EXERCISE OBJECTIVE = Present as a numbered list only the part of the entries below that opens with the line containing "family: Katiannidae" and closes with the line containing "family: Salticidae", both of those lines included. Omit any blank lines.

MATERIAL SUPPLIED =
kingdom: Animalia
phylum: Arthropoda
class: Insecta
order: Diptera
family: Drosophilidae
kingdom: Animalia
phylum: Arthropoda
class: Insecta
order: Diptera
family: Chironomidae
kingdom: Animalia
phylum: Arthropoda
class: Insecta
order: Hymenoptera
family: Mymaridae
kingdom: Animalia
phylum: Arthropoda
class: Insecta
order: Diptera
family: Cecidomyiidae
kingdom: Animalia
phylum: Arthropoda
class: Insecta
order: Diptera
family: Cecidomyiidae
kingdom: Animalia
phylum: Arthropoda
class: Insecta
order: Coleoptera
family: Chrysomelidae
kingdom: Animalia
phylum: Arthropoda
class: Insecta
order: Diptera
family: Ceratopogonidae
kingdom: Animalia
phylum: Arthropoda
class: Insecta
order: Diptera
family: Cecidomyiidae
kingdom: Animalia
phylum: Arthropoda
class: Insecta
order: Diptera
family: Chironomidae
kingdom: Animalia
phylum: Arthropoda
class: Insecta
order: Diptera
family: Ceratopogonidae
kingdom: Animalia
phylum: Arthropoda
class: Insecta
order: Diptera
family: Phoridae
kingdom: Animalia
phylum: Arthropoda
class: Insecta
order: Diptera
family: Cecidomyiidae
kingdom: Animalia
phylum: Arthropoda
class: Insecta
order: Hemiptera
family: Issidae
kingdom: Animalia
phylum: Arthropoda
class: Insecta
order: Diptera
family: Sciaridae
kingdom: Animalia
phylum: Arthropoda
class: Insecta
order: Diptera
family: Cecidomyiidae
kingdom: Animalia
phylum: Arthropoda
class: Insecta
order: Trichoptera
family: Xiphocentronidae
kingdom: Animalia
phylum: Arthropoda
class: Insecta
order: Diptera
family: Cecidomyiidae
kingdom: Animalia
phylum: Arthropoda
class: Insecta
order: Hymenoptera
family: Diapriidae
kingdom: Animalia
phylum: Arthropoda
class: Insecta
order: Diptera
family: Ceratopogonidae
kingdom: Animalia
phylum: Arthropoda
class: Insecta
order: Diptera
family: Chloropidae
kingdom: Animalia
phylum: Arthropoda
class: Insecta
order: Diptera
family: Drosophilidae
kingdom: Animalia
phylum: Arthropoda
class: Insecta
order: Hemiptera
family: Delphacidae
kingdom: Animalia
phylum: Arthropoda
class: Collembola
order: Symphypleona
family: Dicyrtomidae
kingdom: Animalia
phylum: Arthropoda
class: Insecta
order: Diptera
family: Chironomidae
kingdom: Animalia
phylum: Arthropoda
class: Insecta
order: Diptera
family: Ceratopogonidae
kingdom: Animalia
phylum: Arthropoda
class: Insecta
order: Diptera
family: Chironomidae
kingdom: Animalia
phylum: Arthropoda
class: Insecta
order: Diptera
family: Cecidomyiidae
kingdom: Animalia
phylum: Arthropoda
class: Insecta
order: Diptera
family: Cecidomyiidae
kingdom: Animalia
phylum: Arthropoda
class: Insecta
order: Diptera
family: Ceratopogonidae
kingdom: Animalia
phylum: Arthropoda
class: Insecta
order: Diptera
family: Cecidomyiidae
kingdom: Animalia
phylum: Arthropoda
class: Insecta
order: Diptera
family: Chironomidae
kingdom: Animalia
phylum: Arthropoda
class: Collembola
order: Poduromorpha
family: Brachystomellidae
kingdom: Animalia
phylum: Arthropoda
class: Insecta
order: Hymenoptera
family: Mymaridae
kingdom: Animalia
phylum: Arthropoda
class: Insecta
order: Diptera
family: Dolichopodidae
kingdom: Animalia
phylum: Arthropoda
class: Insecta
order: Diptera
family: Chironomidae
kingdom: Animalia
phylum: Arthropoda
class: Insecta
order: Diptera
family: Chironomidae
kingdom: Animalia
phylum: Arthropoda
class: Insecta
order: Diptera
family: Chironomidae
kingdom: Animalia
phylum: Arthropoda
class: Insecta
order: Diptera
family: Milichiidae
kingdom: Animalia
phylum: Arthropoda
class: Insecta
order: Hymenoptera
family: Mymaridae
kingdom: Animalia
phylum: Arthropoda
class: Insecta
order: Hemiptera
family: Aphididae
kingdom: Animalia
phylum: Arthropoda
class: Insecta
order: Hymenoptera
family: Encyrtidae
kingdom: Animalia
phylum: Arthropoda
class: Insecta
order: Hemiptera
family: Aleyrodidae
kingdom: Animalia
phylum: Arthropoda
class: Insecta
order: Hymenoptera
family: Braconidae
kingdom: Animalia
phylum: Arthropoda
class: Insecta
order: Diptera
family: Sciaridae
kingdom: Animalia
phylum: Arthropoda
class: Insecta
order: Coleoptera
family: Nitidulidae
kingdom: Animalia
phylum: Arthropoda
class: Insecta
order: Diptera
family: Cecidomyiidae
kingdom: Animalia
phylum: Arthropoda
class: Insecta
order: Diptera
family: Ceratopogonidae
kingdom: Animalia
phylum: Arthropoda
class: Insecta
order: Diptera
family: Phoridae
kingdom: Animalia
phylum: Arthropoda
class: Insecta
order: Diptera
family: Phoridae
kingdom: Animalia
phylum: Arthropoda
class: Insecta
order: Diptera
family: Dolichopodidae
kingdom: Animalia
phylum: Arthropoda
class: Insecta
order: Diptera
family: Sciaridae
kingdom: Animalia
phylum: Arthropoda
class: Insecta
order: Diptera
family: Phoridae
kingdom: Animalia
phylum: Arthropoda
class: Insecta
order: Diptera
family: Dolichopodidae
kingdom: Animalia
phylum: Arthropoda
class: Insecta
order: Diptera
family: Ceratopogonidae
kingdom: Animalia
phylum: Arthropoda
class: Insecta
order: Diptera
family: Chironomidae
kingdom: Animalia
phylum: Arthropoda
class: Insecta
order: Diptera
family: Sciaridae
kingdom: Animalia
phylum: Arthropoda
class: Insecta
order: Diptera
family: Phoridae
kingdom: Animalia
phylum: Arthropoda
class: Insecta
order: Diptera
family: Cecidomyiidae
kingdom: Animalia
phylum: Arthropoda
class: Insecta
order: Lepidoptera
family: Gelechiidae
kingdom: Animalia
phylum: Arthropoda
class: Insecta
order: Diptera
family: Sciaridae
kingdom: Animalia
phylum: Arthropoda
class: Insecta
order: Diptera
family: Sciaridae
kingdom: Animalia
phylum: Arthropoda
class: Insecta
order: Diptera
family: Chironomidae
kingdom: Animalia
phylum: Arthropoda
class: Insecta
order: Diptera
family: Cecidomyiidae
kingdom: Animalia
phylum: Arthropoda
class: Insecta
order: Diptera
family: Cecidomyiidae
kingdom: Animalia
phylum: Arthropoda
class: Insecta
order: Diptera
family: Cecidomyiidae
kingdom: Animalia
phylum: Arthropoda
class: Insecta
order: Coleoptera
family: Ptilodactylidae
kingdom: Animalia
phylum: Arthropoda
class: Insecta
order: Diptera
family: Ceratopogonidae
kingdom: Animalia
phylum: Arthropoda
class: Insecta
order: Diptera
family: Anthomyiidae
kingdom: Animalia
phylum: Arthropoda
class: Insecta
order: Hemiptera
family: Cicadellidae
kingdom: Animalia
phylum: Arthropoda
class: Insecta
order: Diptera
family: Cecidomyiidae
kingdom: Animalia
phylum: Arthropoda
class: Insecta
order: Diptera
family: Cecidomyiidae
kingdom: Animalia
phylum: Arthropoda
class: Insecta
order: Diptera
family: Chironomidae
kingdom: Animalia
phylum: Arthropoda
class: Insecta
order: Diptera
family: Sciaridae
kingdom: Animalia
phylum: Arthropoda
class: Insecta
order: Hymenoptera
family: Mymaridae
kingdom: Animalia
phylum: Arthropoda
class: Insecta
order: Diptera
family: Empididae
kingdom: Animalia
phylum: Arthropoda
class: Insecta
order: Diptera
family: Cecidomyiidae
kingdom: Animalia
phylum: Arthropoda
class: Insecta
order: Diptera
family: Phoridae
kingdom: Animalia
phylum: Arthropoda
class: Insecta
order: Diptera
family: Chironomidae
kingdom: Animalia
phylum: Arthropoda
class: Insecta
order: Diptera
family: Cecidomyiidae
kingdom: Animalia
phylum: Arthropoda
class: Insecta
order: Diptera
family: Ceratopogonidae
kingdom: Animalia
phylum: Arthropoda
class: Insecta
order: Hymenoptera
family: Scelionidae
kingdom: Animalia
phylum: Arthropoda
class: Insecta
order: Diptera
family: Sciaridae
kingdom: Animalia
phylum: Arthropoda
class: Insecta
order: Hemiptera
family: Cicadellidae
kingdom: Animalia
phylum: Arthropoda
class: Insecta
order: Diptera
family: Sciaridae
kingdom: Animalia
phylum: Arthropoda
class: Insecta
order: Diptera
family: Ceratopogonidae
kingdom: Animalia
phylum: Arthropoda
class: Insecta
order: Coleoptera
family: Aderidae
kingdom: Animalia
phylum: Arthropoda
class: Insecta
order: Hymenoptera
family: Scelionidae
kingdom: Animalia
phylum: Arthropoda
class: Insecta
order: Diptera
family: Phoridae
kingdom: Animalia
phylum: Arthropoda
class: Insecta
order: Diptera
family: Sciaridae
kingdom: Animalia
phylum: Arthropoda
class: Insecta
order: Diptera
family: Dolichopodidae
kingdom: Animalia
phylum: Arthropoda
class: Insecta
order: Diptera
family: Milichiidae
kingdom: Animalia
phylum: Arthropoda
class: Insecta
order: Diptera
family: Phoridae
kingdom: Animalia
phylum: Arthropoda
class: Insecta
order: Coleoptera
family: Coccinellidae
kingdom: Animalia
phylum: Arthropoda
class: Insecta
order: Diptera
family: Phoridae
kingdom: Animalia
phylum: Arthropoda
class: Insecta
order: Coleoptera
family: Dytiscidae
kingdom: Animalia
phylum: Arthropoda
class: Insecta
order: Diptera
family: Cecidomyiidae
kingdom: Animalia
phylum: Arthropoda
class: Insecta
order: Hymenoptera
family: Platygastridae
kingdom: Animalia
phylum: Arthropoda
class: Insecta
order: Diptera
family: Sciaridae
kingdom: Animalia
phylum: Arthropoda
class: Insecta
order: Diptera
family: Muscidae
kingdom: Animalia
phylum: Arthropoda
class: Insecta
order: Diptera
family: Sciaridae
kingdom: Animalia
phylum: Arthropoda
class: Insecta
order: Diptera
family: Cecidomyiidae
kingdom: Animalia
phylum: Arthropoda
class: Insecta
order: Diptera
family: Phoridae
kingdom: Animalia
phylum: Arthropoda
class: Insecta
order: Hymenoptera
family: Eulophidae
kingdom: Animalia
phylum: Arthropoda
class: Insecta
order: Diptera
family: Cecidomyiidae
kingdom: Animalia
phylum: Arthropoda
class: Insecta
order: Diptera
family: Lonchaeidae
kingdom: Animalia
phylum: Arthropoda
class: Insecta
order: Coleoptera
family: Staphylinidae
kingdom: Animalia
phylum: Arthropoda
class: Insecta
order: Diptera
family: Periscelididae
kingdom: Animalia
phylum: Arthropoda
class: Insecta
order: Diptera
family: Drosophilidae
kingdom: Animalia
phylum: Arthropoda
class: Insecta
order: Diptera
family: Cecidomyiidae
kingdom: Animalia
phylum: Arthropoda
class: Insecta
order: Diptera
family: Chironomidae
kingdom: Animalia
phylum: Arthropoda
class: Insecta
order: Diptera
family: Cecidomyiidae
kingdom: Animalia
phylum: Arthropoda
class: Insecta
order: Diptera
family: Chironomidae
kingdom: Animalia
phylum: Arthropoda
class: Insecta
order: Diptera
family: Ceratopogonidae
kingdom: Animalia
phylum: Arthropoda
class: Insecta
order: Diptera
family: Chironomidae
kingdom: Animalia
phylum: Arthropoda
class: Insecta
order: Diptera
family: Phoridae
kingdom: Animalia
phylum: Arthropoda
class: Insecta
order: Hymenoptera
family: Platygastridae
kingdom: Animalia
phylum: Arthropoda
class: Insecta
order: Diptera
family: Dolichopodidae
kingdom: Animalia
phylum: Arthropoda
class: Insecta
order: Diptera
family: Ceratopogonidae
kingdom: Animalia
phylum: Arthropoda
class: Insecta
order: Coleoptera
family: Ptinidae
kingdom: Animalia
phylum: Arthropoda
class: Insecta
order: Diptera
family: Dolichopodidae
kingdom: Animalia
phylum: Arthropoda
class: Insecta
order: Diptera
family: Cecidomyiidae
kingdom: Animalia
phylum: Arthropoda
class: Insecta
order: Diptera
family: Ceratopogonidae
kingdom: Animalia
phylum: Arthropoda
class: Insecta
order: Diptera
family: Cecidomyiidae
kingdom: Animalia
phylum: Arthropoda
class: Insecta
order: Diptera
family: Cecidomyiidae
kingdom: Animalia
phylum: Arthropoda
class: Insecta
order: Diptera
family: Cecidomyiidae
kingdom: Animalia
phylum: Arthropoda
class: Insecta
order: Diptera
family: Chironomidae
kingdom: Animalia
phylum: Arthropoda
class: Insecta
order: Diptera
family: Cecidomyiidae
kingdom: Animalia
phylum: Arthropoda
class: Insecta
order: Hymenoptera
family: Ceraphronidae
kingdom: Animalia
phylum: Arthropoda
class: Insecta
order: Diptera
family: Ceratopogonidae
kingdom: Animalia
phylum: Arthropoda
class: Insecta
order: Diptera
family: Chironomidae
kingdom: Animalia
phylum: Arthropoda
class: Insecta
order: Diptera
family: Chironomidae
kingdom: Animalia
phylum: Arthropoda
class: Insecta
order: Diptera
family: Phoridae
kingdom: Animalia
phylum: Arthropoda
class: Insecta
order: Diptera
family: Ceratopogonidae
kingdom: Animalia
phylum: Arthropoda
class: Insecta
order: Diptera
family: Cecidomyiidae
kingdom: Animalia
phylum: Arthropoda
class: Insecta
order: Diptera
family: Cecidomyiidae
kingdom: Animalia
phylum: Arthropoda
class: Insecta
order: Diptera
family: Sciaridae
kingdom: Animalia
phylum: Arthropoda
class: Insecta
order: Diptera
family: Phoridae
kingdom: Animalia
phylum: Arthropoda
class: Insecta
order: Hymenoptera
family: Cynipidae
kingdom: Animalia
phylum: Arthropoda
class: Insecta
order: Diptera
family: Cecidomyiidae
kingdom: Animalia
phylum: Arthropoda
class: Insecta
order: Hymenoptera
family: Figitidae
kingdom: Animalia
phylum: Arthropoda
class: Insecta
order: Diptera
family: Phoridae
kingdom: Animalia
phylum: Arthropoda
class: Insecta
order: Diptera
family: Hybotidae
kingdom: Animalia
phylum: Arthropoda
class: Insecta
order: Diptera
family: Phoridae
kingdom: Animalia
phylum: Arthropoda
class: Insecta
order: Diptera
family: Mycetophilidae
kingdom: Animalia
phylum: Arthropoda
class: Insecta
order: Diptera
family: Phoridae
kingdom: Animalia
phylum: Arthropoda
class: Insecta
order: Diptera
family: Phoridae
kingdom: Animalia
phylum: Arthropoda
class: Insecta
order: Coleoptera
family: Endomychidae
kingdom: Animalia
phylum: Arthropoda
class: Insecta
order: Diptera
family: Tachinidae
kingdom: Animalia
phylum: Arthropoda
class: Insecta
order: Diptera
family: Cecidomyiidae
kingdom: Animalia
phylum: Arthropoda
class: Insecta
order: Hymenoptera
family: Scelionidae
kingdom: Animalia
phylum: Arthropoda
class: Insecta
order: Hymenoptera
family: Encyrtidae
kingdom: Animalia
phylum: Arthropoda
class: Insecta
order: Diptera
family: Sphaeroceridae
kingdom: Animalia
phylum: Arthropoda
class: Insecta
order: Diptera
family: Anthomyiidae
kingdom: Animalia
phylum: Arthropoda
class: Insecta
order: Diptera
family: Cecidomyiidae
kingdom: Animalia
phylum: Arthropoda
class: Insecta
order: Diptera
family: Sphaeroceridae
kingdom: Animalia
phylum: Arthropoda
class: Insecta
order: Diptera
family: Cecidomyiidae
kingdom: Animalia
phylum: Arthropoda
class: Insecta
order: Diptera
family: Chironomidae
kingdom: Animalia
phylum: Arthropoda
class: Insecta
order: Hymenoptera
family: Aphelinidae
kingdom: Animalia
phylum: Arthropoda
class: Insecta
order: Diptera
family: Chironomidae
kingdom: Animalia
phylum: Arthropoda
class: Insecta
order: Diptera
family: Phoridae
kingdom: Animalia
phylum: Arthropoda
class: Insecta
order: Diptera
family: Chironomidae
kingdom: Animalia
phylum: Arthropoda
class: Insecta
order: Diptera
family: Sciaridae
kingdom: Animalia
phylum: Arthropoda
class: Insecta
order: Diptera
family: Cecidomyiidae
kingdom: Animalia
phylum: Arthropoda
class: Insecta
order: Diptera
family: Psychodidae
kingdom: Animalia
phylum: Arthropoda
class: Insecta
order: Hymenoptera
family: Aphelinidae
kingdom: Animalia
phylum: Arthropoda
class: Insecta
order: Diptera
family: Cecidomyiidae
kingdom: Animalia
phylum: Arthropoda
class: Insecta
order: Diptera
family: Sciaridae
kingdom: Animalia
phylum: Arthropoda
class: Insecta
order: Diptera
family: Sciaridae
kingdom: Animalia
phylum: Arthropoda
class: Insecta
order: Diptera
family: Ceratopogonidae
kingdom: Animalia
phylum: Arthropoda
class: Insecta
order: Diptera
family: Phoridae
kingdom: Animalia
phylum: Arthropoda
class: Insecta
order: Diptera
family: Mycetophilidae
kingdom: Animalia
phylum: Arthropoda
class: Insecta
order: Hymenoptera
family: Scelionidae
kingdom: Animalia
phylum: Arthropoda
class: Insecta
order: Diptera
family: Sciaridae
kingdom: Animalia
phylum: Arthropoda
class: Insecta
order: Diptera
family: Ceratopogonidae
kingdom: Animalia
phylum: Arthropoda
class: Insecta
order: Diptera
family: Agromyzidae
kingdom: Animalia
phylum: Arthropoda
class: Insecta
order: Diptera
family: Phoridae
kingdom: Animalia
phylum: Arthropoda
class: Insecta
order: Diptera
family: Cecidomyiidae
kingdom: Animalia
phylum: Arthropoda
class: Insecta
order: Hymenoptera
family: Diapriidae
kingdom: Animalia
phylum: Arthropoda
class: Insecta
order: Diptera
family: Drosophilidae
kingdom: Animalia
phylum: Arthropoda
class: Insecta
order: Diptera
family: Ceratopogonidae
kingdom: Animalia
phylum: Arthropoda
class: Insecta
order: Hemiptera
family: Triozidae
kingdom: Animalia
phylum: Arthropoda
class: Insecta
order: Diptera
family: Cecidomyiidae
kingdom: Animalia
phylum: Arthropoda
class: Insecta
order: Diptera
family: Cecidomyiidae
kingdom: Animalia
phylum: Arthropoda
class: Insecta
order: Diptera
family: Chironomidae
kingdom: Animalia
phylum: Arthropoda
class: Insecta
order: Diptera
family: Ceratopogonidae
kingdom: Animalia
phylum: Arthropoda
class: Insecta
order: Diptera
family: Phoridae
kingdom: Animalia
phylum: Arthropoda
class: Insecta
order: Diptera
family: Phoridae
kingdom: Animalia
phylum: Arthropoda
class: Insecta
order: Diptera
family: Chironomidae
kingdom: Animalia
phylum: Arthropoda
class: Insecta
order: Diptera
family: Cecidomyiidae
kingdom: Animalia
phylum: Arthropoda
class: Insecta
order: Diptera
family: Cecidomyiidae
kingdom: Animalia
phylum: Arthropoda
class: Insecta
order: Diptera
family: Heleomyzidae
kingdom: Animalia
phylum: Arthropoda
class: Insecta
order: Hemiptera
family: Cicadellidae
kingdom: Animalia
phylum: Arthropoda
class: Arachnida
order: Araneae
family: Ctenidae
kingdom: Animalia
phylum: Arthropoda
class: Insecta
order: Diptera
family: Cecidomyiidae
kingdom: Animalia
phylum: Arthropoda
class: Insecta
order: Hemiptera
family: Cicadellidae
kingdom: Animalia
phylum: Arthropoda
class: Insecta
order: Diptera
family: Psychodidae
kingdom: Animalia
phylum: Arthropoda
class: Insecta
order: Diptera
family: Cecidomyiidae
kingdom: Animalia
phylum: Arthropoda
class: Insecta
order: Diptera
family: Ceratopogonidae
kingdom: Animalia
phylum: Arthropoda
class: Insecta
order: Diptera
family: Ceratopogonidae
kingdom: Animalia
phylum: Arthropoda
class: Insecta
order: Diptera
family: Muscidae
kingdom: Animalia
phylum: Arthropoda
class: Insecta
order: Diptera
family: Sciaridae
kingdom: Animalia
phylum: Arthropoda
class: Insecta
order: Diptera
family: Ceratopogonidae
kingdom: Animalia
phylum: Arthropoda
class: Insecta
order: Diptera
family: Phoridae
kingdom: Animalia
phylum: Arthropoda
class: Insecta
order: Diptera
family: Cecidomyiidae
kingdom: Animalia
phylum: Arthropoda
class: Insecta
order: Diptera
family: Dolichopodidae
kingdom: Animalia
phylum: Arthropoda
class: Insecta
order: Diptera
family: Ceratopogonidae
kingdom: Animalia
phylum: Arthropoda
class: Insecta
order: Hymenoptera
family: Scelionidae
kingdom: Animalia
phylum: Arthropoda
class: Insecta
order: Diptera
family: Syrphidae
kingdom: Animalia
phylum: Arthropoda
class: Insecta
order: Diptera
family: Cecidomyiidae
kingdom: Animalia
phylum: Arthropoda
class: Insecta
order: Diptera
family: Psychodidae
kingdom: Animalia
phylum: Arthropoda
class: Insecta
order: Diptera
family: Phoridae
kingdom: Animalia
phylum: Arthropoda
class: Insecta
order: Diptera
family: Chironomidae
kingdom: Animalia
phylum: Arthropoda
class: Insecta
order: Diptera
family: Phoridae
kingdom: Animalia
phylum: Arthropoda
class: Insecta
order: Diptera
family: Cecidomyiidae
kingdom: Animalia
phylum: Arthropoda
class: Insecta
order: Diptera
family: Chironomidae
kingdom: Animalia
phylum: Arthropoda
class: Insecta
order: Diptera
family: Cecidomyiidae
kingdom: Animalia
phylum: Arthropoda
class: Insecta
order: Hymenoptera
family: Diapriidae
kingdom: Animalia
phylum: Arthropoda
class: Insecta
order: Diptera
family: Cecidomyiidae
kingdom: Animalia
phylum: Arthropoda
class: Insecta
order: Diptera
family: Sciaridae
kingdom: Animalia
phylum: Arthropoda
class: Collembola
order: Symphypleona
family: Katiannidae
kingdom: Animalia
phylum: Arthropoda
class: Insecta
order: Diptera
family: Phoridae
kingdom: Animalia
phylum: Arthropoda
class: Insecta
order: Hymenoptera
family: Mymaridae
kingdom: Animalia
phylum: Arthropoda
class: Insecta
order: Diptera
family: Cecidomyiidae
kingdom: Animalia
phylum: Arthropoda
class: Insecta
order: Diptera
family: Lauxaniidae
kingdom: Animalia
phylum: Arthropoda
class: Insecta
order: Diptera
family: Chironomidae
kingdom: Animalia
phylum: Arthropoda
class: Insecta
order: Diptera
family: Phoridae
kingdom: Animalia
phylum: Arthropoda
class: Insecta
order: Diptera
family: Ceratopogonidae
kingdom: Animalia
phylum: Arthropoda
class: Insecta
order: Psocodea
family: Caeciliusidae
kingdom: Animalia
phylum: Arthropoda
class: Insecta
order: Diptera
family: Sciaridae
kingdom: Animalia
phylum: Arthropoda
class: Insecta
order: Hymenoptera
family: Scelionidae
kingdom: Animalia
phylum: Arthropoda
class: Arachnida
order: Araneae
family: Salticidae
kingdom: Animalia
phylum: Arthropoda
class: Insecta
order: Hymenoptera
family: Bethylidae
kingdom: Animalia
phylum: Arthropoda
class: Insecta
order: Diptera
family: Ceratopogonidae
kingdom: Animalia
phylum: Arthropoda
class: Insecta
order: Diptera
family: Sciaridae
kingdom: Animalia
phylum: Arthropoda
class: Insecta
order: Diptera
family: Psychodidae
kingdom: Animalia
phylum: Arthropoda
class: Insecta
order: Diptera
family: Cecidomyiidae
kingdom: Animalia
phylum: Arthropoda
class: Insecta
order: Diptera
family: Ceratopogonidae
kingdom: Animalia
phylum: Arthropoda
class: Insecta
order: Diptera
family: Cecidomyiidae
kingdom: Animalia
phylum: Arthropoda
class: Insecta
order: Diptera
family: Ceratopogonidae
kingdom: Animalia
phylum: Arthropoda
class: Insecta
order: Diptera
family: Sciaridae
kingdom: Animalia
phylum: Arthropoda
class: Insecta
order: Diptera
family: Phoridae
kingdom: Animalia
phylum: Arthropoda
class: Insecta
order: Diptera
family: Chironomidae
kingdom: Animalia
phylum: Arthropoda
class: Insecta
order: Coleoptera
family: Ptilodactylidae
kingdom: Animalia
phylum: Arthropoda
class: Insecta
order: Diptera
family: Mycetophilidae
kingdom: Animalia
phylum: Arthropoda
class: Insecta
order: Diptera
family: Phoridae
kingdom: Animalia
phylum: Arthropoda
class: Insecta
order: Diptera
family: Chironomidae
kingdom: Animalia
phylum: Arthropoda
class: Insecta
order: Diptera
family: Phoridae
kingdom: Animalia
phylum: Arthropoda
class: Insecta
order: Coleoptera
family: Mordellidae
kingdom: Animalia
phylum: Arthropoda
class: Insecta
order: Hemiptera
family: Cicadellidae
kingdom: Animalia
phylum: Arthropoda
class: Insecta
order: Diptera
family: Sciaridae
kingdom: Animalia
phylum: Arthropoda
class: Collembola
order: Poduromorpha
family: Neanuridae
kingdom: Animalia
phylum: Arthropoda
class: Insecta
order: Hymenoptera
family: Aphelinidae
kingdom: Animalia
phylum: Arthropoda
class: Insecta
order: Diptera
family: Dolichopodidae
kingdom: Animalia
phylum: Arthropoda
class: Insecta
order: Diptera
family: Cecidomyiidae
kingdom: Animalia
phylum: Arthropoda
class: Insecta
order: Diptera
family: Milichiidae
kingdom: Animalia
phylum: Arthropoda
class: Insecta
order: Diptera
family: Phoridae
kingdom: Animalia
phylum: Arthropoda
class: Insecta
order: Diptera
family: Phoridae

WRITTEN ANSWER =
1. family: Katiannidae
2. kingdom: Animalia
3. phylum: Arthropoda
4. class: Insecta
5. order: Diptera
6. family: Phoridae
7. kingdom: Animalia
8. phylum: Arthropoda
9. class: Insecta
10. order: Hymenoptera
11. family: Mymaridae
12. kingdom: Animalia
13. phylum: Arthropoda
14. class: Insecta
15. order: Diptera
16. family: Cecidomyiidae
17. kingdom: Animalia
18. phylum: Arthropoda
19. class: Insecta
20. order: Diptera
21. family: Lauxaniidae
22. kingdom: Animalia
23. phylum: Arthropoda
24. class: Insecta
25. order: Diptera
26. family: Chironomidae
27. kingdom: Animalia
28. phylum: Arthropoda
29. class: Insecta
30. order: Diptera
31. family: Phoridae
32. kingdom: Animalia
33. phylum: Arthropoda
34. class: Insecta
35. order: Diptera
36. family: Ceratopogonidae
37. kingdom: Animalia
38. phylum: Arthropoda
39. class: Insecta
40. order: Psocodea
41. family: Caeciliusidae
42. kingdom: Animalia
43. phylum: Arthropoda
44. class: Insecta
45. order: Diptera
46. family: Sciaridae
47. kingdom: Animalia
48. phylum: Arthropoda
49. class: Insecta
50. order: Hymenoptera
51. family: Scelionidae
52. kingdom: Animalia
53. phylum: Arthropoda
54. class: Arachnida
55. order: Araneae
56. family: Salticidae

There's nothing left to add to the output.